You can run containers on any operating system, but companies are increasingly moving towards containerizing their whole infrastructure. As such, it makes sense to to run a minimal operating systems optimized for Docker and related services.

  • CoreOS is designed for automatic updates and focuses on running containers across cluster of machines. It ships with fleet, a scheduler inspired by systemd, but also supports other orchestration systems.
  • Project Atomic is a lightweight operating system that runs Docker, Kubernetes, rpm and systemd.
  • Rancher OS  is a 20MB Linux distribution that runs the entire operating system within containers. It differentiates between “system containers” and “user containers”, each running in a separate Docker daemon.
  • Project Photon is an open source effort from VMWare.

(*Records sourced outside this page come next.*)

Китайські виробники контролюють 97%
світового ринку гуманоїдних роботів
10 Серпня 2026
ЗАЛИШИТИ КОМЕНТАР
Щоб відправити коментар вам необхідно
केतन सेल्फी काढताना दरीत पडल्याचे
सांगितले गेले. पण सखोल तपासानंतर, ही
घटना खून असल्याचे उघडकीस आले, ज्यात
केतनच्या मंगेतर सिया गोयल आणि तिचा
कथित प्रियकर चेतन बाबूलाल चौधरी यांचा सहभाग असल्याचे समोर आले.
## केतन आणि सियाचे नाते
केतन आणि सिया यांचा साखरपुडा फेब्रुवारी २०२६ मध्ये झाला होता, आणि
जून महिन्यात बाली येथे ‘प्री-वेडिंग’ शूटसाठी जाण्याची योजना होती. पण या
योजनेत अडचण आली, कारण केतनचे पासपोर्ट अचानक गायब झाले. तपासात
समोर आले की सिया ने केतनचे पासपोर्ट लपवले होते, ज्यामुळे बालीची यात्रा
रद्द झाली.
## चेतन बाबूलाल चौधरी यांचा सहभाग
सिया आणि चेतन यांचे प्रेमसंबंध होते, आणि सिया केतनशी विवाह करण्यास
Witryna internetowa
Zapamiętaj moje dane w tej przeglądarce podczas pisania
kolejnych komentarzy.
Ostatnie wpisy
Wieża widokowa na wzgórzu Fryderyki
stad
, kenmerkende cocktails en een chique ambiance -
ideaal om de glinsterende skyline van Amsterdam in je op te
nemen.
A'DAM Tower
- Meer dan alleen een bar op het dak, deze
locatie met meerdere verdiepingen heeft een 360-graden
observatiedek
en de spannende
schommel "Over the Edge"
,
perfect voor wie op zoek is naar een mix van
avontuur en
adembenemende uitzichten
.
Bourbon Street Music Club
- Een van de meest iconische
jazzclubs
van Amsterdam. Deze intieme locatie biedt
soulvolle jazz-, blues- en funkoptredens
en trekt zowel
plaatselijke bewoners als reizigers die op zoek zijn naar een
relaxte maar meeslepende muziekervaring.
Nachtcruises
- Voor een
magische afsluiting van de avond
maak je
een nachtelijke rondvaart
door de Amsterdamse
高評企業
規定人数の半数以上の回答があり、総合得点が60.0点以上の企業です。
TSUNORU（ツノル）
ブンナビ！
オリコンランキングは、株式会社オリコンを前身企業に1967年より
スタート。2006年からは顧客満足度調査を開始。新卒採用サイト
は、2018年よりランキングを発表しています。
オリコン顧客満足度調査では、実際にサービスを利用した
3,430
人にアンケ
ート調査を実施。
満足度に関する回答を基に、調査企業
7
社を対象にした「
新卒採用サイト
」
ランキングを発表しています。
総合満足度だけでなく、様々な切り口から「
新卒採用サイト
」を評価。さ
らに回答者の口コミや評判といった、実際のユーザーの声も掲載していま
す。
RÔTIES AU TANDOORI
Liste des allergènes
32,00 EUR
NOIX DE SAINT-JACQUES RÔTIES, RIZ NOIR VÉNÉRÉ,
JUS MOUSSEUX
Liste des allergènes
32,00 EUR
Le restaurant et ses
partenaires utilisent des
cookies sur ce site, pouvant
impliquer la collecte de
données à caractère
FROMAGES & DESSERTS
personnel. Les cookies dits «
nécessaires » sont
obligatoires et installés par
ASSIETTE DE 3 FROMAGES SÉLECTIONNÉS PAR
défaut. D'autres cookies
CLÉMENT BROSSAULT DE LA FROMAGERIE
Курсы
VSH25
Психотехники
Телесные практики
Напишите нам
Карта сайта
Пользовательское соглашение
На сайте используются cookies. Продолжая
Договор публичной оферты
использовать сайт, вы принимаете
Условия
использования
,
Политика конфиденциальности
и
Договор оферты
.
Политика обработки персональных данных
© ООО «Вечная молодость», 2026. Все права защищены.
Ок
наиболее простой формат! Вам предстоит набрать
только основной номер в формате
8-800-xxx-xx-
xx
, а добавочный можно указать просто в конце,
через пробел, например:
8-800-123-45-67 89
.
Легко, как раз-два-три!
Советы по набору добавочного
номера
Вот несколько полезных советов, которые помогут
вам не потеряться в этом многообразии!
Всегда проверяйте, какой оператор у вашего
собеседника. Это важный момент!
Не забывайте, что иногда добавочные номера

Container Image Registries

Image Registries are the “Github for container images” and allow you to share container images with your team, or the world.

  • Docker Registry is the most popular open source registry. You can run it on your own infrastructure or use Dockerhub.
  • Dockerhub provides an intuitive UI, automated builds, private repositories, and a large number of official images maintained directly by the authors of the software.
  • Quay.io is a container registry developed by the CoreOS team.
  • CoreOS Enterprise Registry focuses on providing fine-grained permission and audit trails.

Monitoring

Containers write log files that can be ingested into any existing log collection tool. Container monitoring software typically focus on resource usage (CPU, memory) broken down by container.

  • cAdvisor is an open source project by Google. It analyzes resource usage and performance characteristics of running containers and optionally uses InfluxDB as a storage backend for analytics.
  • Datadog Docker is an agent that collects statistics of running Docker containers and sends them to Datadog for further analysis.
  • NewRelic Docker send container statistics to NewRelic’s cloud service.
  • Sysdig can also monitor container resource usage.
  • Weave Scope automatically generates a map of your containers, helping you understand, monitor, and control your applications.
  • AppFormix provides real-time infrastructure monitoring that works with Docker containers.